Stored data
============================================================
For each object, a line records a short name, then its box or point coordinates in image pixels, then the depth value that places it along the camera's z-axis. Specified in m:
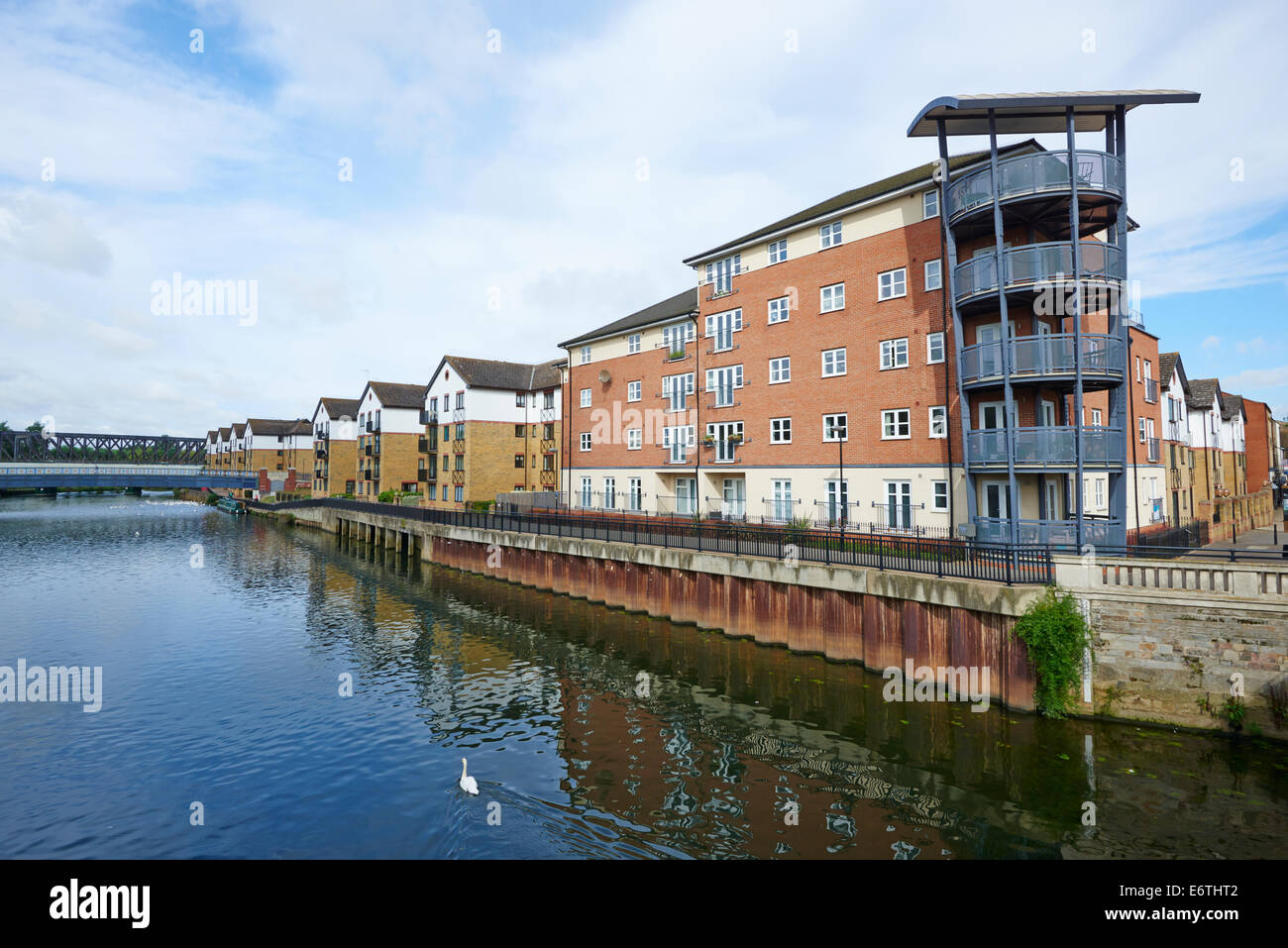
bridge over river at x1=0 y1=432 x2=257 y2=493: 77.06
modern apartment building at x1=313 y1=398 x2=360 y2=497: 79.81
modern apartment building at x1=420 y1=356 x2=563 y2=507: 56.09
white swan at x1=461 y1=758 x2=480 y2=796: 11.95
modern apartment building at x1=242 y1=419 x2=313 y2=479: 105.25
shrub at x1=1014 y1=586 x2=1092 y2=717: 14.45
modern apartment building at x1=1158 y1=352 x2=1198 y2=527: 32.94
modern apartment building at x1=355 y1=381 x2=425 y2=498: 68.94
============================================================
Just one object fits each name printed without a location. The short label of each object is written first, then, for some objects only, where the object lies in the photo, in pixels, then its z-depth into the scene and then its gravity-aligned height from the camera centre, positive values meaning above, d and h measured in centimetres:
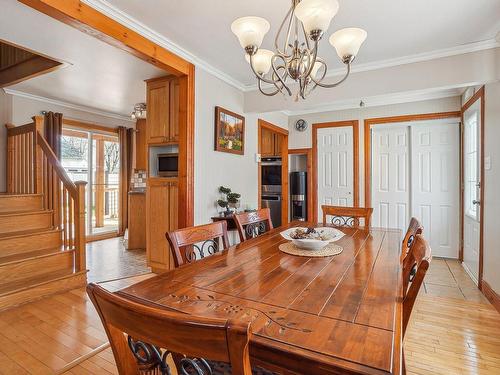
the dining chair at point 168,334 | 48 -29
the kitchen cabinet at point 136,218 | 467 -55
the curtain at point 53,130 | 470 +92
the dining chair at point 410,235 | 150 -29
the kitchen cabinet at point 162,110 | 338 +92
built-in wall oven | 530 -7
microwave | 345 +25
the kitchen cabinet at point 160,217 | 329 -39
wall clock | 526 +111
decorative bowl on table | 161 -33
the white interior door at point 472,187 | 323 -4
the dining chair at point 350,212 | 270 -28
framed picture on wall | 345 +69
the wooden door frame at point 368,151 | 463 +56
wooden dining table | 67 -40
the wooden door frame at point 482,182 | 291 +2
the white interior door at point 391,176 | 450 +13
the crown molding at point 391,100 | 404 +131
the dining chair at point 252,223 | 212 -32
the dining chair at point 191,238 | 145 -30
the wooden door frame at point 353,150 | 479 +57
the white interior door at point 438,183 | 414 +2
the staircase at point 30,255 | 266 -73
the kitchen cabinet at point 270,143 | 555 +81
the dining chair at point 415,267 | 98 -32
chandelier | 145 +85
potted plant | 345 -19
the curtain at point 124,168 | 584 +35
============================================================
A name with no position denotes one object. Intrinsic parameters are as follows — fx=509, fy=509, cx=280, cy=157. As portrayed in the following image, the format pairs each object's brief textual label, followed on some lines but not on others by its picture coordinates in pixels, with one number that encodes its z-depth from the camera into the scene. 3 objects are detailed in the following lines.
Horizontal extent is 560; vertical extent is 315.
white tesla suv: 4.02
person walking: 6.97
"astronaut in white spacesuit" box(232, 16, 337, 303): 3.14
============================================================
● **TASK TO COMPLETE**: Note each line of the entries that has "dining" in it, and copy those lines.

● **EXPECTED ANSWER**:
the dining chair at point 168,334 | 48 -29
the dining chair at point 410,235 | 150 -29
the dining chair at point 350,212 | 270 -28
wooden dining table | 67 -40
the dining chair at point 252,223 | 212 -32
the dining chair at point 191,238 | 145 -30
the dining chair at point 415,267 | 98 -32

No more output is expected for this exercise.